Search code examples
node.jsdiscord.jsopus

How to convert from prism-media(@discordjs/opus) opus stream to format suitable for picovoice/porcupine?


I have created a discord bot using discord.js and am attempting to implement basic voice capabilities using porcupine.

I have a stream of audio per user and am trying to use the process(frame) method in porcupine on each chunk of data.
In order to get the data single channel and sample rate 16k I am manually decoding the stream using prism-media opus decoder then trying to pass in the chunks:

execute(connection, user, args) {
        userHandlers[user] = new Porcupine([GRASSHOPPER, BUMBLEBEE], [0.5, 0.65]);
        if (!receiver) {
            receiver = connection.receiver;
        }

        userStreams[user] = receiver.createStream(user, {mode: 'opus', end: 'manual'});
        const decoder = new prism.opus.Decoder({frameSize: 640, channels: 1, rate: 16000});
        
        userStreams[user]
        .pipe(decoder);
        
        listeningToUsers[user] = true;

        try {
            console.log("Start utterance");
            decoder.on('data', (chunk) => {//Need to make stream single channel, frame size 512
                let keywordIndex = userHandlers[user].process(chunk);

                if (keywordIndex != -1) {
                    meme.execute(connection, null, args);
                }
            });
        } catch (error) {
            console.error(error);
        }
    },

My issue, however, is that the size of the chunk is 640 whereas it needs to be 512 for the method to work. Changing the frameSize that is passed to the decoder doesn't work due to reasons explained in the answer here.

If anyone knows the best way to convert my data to the correct chunk size, or just a better way of doing this altogether, I'd appreciate it.


Solution

  • I ended up getting this working by using some of the code included in this demo file.

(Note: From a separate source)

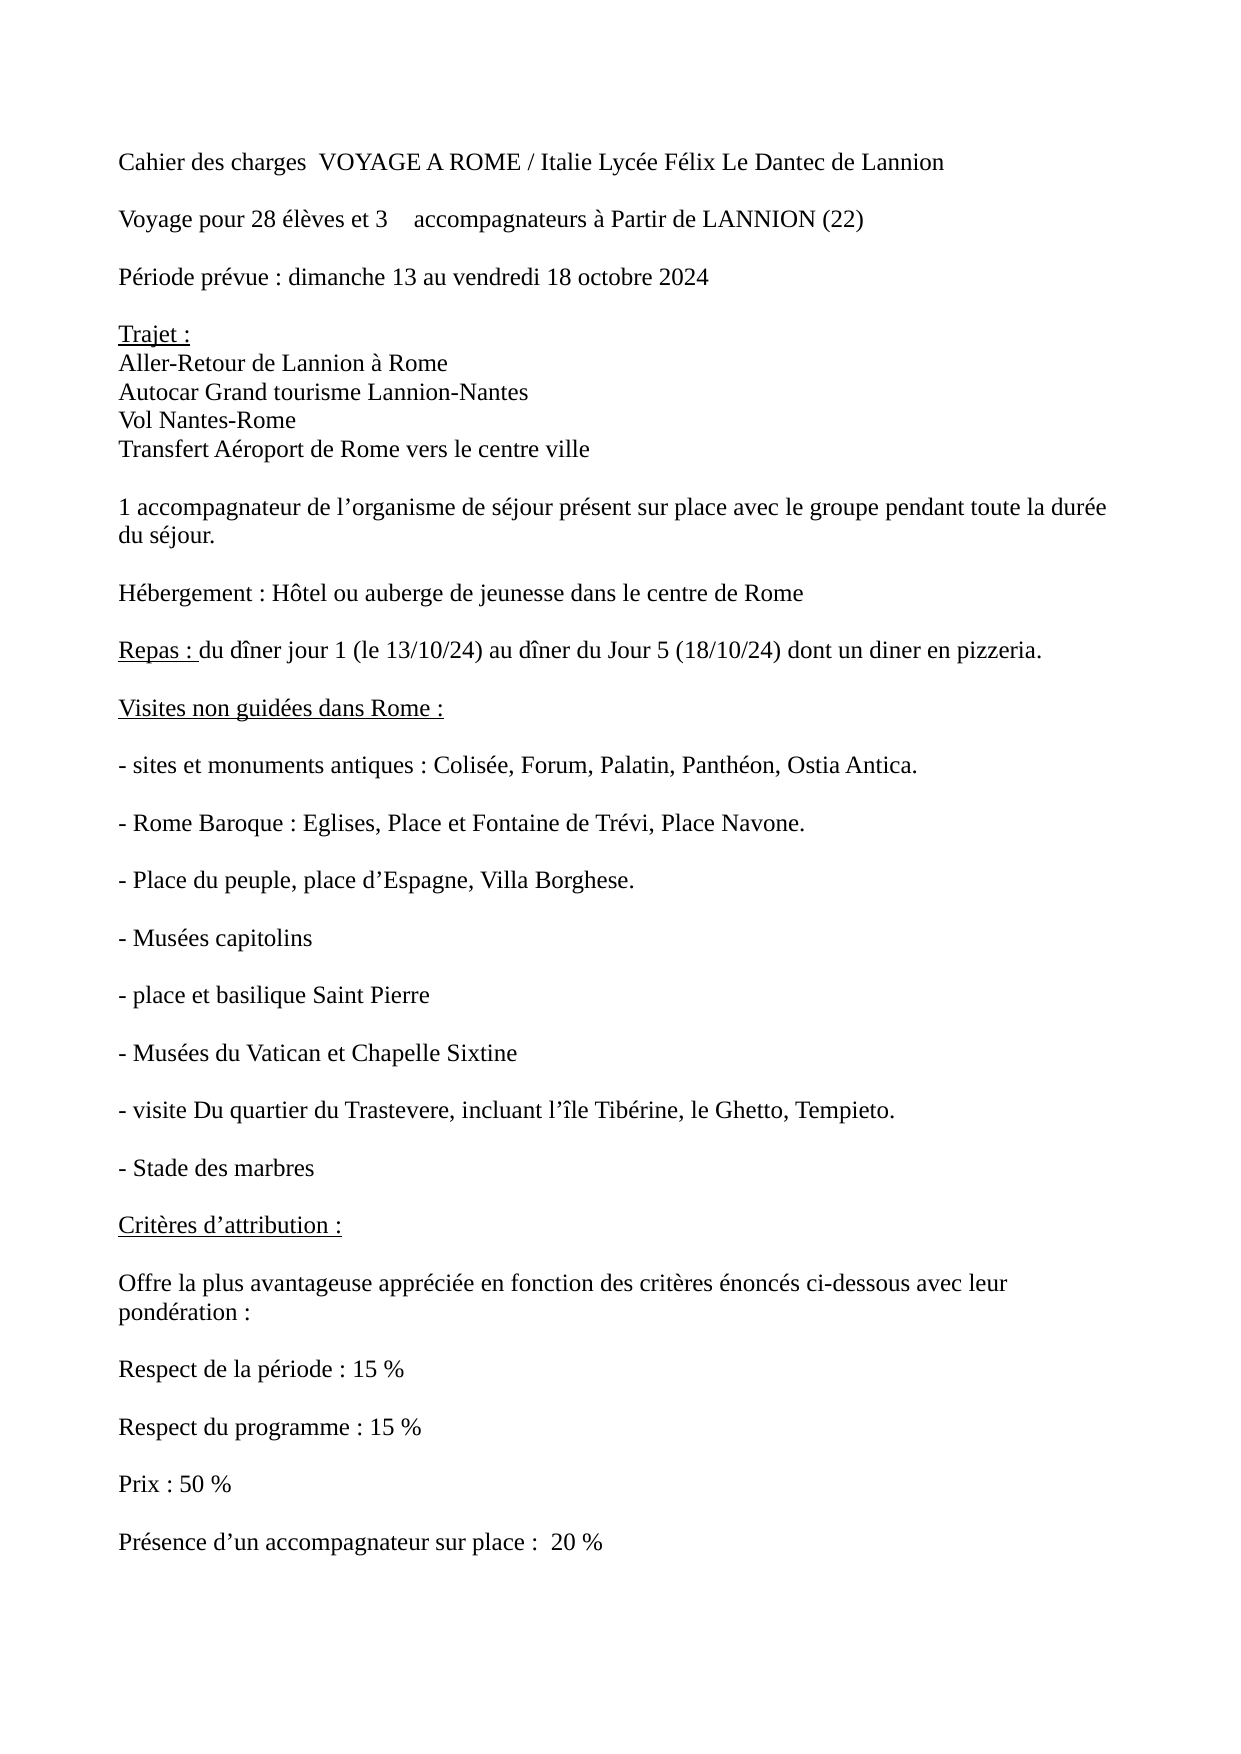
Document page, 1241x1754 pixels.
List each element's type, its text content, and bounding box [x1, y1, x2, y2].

    We include a chunkArray function:

    function chunkArray(array, size) {
        return Array.from({ length: Math.ceil(array.length / size) }, (v, index) =>
            array.slice(index * size, index * size + size)
        );
    }
    

    and change the code posted before to look like this:

    execute(connection, user, args) {
            userHandlers[user] = new Porcupine([GRASSHOPPER, BLUEBERRY], [0.7, 0.85]);
            const frameLength = userHandlers[user].frameLength;
            if (!receiver) {
                receiver = connection.receiver;
            }
            userStreams[user] = receiver.createStream(user, {mode: 'opus', end: 'manual'});
            userDecoders[user] = new prism.opus.Decoder({frameSize: 640, channels: 1, rate: 16000});
            
            userStreams[user]
            .pipe(userDecoders[user]);
            
            listeningToUsers[user] = true;
            userFrameAccumulators[user] = [];
            try {
                userDecoders[user].on('data', (data) => {
                    // Two bytes per Int16 from the data buffer
                    let newFrames16 = new Array(data.length / 2);
                    for (let i = 0; i < data.length; i += 2) {
                        newFrames16[i / 2] = data.readInt16LE(i);
                    }
                    // Split the incoming PCM integer data into arrays of size Porcupine.frameLength. If there's insufficient frames, or a remainder,
                    // store it in 'frameAccumulator' for the next iteration, so that we don't miss any audio data
                    userFrameAccumulators[user] = userFrameAccumulators[user].concat(newFrames16);
                    let frames = chunkArray(userFrameAccumulators[user], frameLength);
    
                    if (frames[frames.length - 1].length !== frameLength) {
                        // store remainder from divisions of frameLength
                        userFrameAccumulators[user] = frames.pop();
                    } else {
                        userFrameAccumulators[user] = [];
                    }
                    for (let frame of frames) {
                        let index = userHandlers[user].process(frame);
                        if (index !== -1) {
                            if (index == 0) {//GRASSHOPPER
                                play.execute(connection, null, args);
                            } else if (index == 1) {//BLUEBERRY
                                play.skip();
                            }
                        }
                    }
                });
            } catch (error) {
                console.error(error);
            }
        }
    

    This will take our decoded stream and then convert it and chunk it appropriately.

    I imagine there are inefficiencies here and improvements to be had, but it is working well in the discord server and I wanted to post an answer in case anyone is trying to integrate discord.js with porcupine in the future.